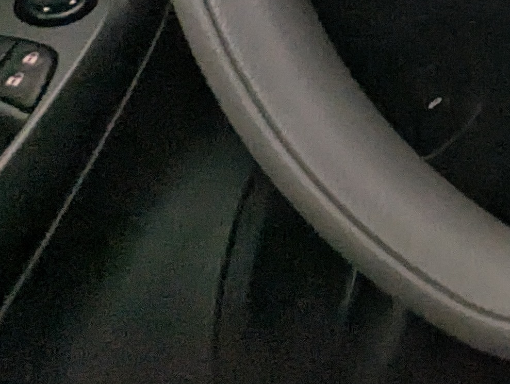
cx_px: 895
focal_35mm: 66
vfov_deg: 19.4
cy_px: -194
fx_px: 974
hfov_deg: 21.0
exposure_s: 1/62.8
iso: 60
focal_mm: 2.35
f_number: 2.2
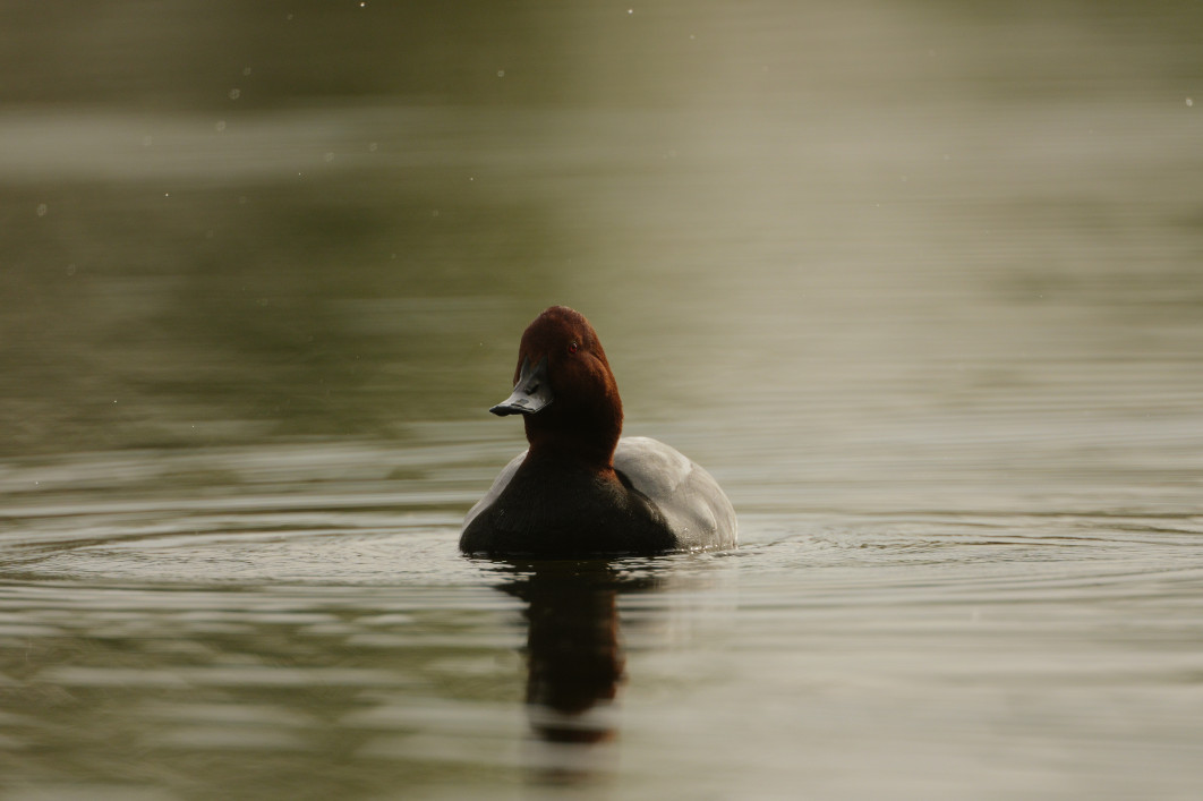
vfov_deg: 1.5
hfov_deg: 2.3
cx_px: 602
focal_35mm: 892
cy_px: 400
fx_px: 29792
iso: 800
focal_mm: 588
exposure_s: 1/6400
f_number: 4
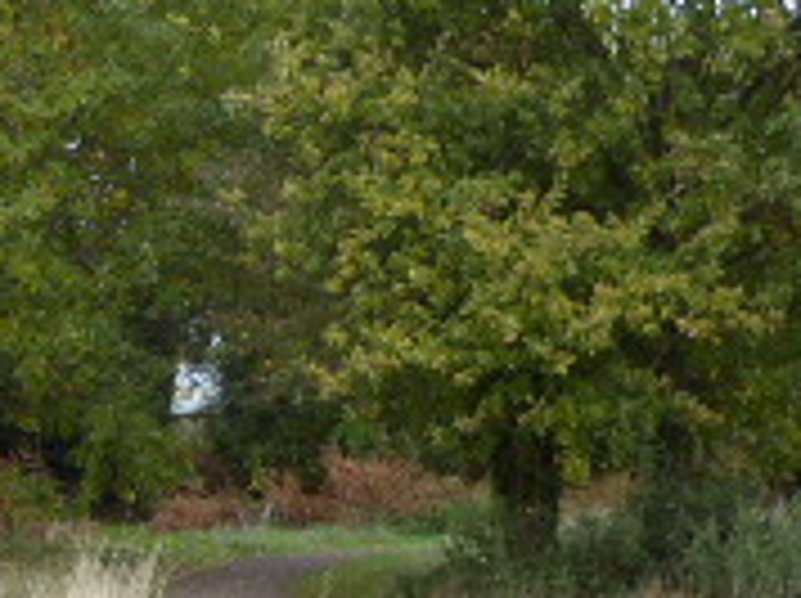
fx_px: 2080
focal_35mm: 90
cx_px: 230
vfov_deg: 16.4
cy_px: 310
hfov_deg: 21.7
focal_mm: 4.3
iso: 125
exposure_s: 1/60
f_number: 3.3
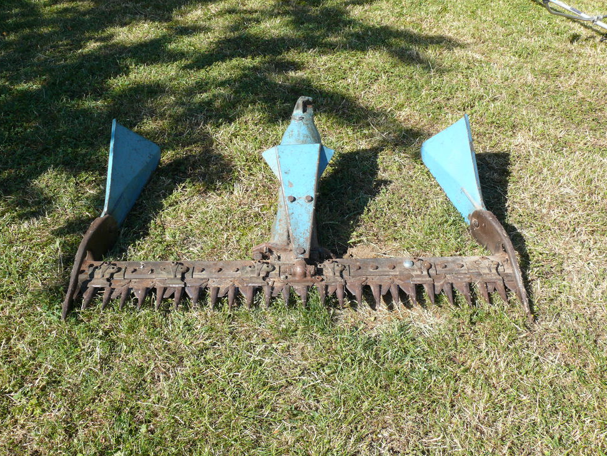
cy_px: 228
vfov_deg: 39.7
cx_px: 303
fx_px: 631
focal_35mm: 36
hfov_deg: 51.4
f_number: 5.6
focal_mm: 7.5
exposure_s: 1/250
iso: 100
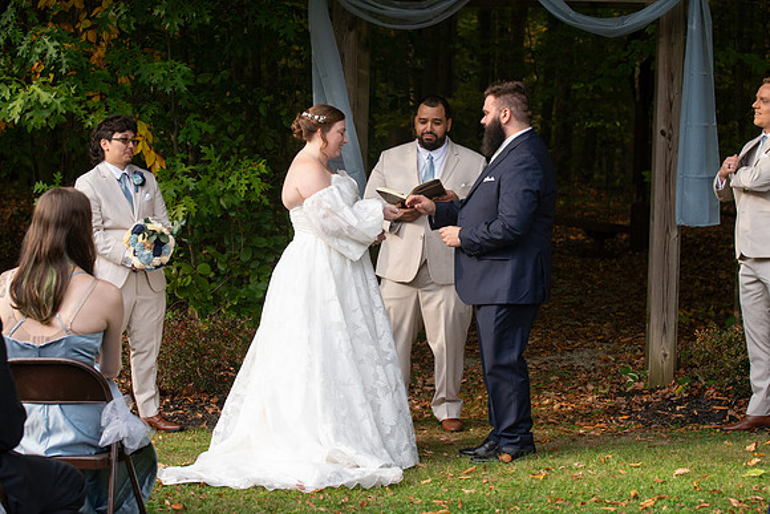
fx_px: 1701
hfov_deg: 25.5
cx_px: 369
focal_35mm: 80
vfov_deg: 17.2
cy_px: 252
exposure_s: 1/800
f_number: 4.5
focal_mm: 75
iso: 640
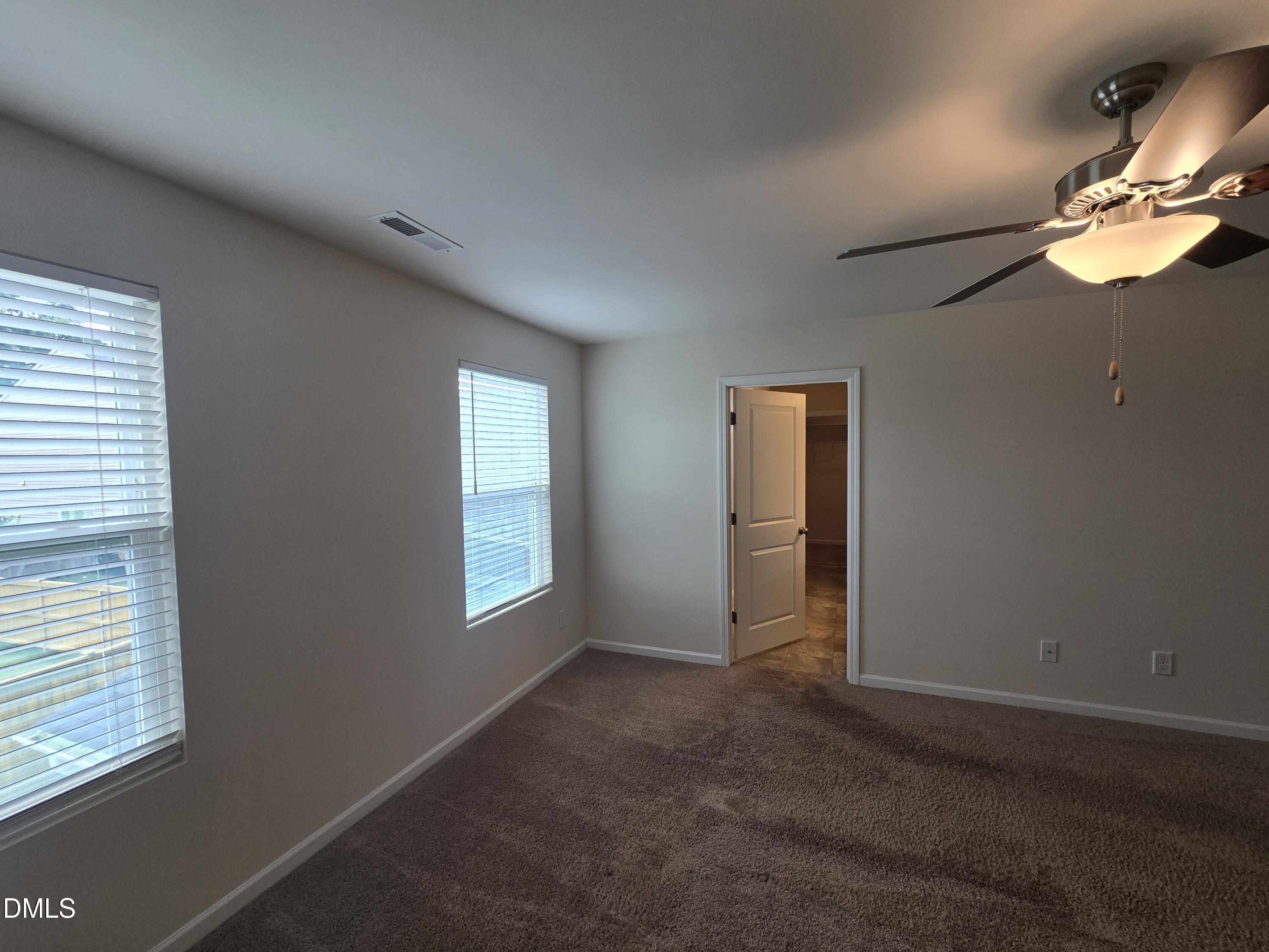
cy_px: 476
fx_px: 477
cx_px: 634
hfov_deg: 106.2
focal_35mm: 13
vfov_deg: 89.9
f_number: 2.2
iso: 80
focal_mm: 2.2
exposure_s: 1/120
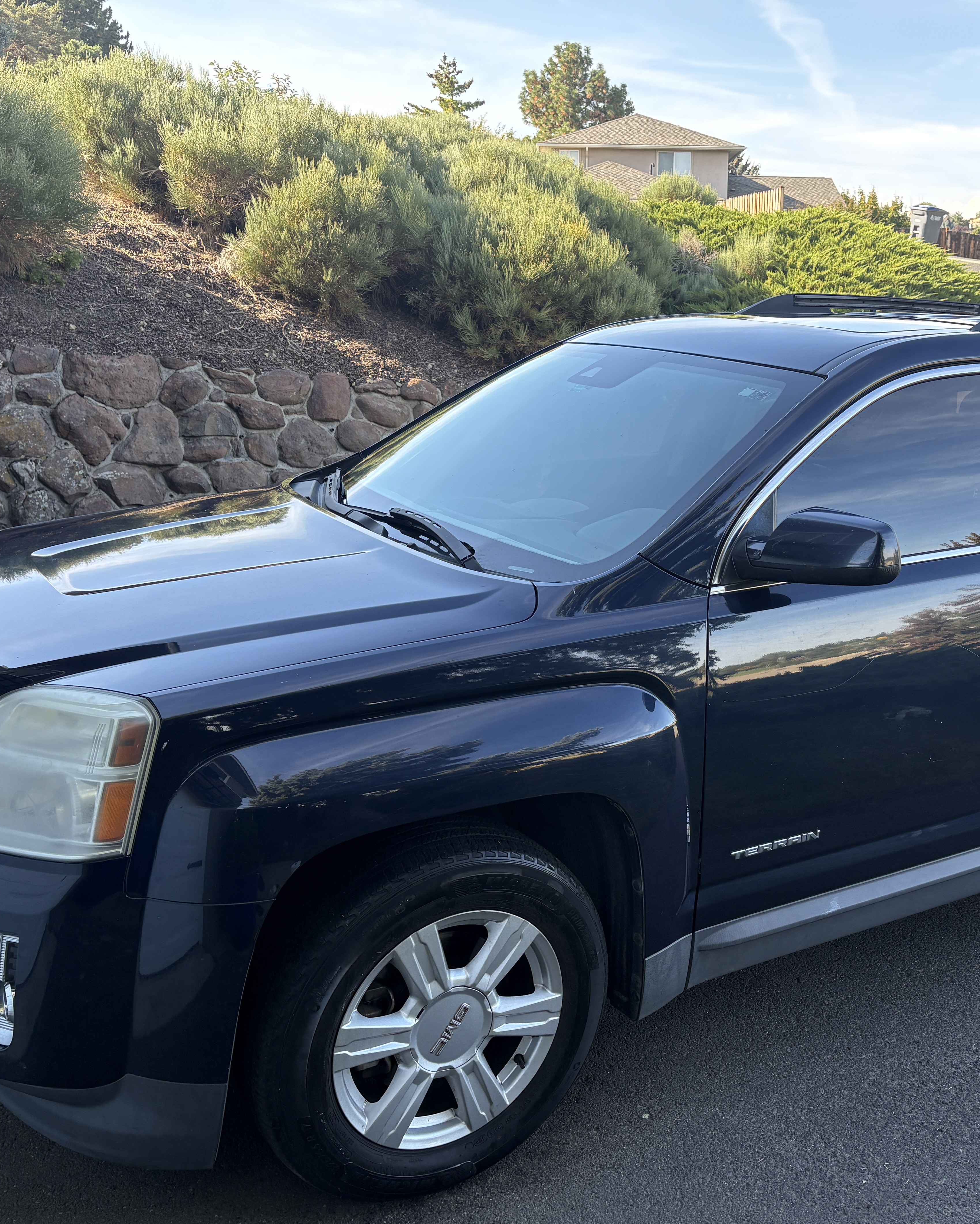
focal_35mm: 34
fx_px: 1233
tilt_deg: -13.5
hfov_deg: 43.0
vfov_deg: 52.8
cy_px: 615
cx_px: 619
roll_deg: -0.8
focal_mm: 5.96
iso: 50
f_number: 1.6
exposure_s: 1/343
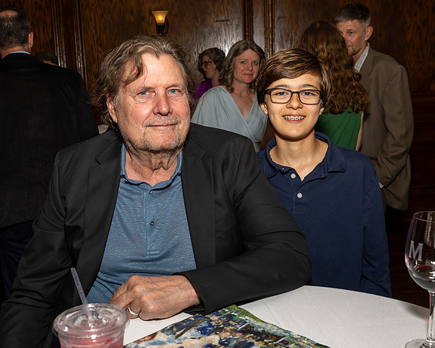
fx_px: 534
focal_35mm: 42
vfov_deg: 36.0
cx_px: 207
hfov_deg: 44.3
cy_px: 159
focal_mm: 29
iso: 500
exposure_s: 1/250
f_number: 8
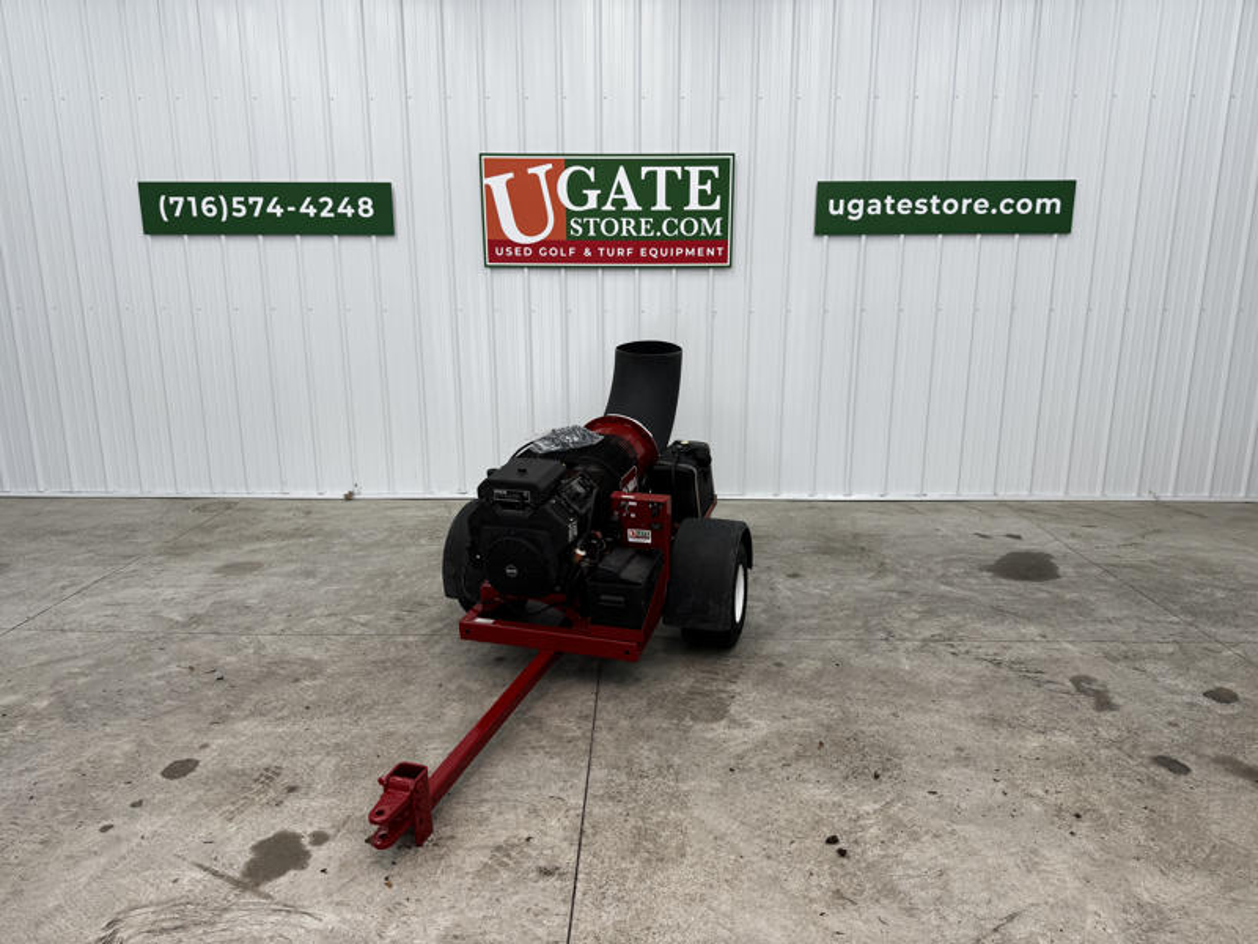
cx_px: 629
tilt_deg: -14.2
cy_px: 472
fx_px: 872
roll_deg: -0.6
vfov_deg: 56.8
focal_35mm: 24
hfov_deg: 71.6
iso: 64
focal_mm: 6.76
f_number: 1.78
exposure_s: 1/149
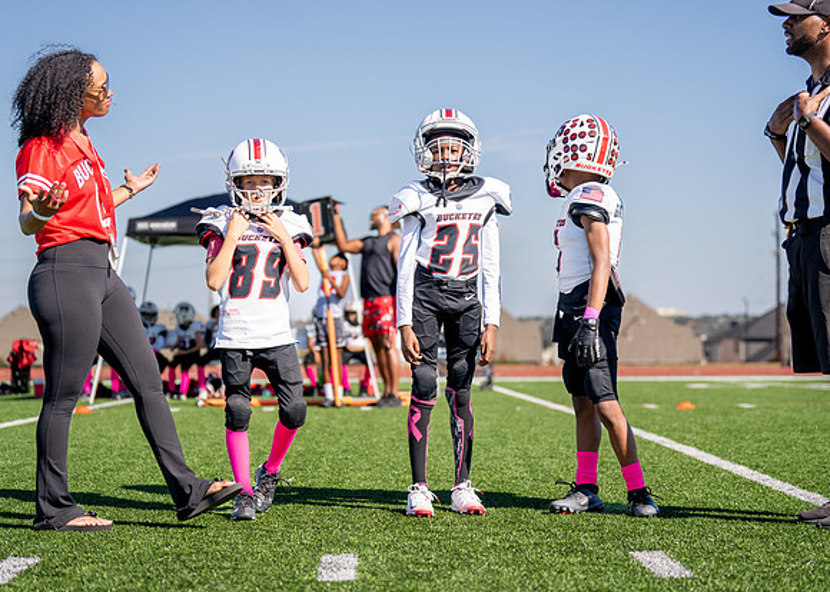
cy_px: 303
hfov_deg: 25.8
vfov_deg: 18.6
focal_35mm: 77
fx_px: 1811
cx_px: 439
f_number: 2.8
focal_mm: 70
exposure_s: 1/4000
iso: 250
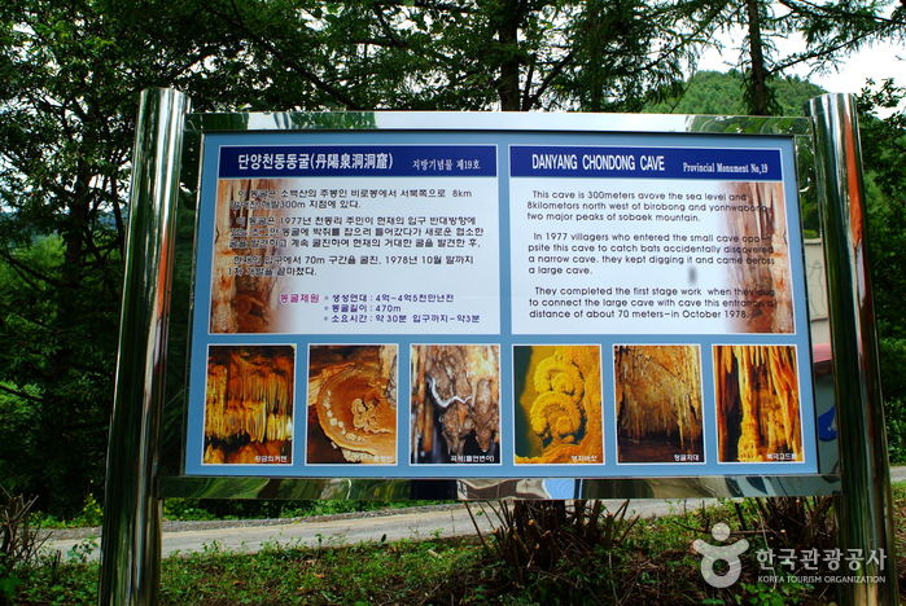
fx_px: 756
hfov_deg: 61.9
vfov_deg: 43.7
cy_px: 303
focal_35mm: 30
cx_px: 453
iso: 100
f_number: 5.6
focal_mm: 20
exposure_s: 1/125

= = =

Your objective – Leave the pictures out and set down the rest of the listing above exactly.

Expected answer –
cx_px: 895
focal_35mm: 66
vfov_deg: 19.4
cy_px: -194
fx_px: 974
hfov_deg: 21.0
exposure_s: 1/62.8
iso: 60
focal_mm: 2.35
f_number: 2.2
vfov_deg: 1.5
hfov_deg: 2.3
cx_px: 602
focal_35mm: 892
cy_px: 400
fx_px: 29792
iso: 800
focal_mm: 588
exposure_s: 1/6400
f_number: 4
fx_px: 2080
focal_35mm: 90
cx_px: 230
vfov_deg: 16.4
cy_px: 310
hfov_deg: 21.7
focal_mm: 4.3
iso: 125
exposure_s: 1/60
f_number: 3.3
cy_px: 228
vfov_deg: 39.7
cx_px: 303
fx_px: 631
focal_35mm: 36
hfov_deg: 51.4
f_number: 5.6
focal_mm: 7.5
exposure_s: 1/250
iso: 100
fx_px: 1701
hfov_deg: 25.5
cx_px: 369
focal_35mm: 80
vfov_deg: 17.2
cy_px: 252
exposure_s: 1/800
f_number: 4.5
focal_mm: 75
iso: 640
cy_px: 476
fx_px: 477
cx_px: 634
hfov_deg: 106.2
focal_35mm: 13
vfov_deg: 89.9
f_number: 2.2
iso: 80
focal_mm: 2.2
exposure_s: 1/120
focal_35mm: 34
fx_px: 1233
tilt_deg: -13.5
hfov_deg: 43.0
vfov_deg: 52.8
cy_px: 615
cx_px: 619
roll_deg: -0.8
focal_mm: 5.96
iso: 50
f_number: 1.6
exposure_s: 1/343
fx_px: 534
focal_35mm: 42
vfov_deg: 36.0
cx_px: 207
hfov_deg: 44.3
cy_px: 159
focal_mm: 29
iso: 500
exposure_s: 1/250
f_number: 8
cx_px: 629
tilt_deg: -14.2
cy_px: 472
fx_px: 872
roll_deg: -0.6
vfov_deg: 56.8
focal_35mm: 24
hfov_deg: 71.6
iso: 64
focal_mm: 6.76
f_number: 1.78
exposure_s: 1/149
cy_px: 303
hfov_deg: 25.8
vfov_deg: 18.6
focal_35mm: 77
fx_px: 1811
cx_px: 439
f_number: 2.8
focal_mm: 70
exposure_s: 1/4000
iso: 250
fx_px: 756
hfov_deg: 61.9
vfov_deg: 43.7
cy_px: 303
focal_35mm: 30
cx_px: 453
iso: 100
f_number: 5.6
focal_mm: 20
exposure_s: 1/125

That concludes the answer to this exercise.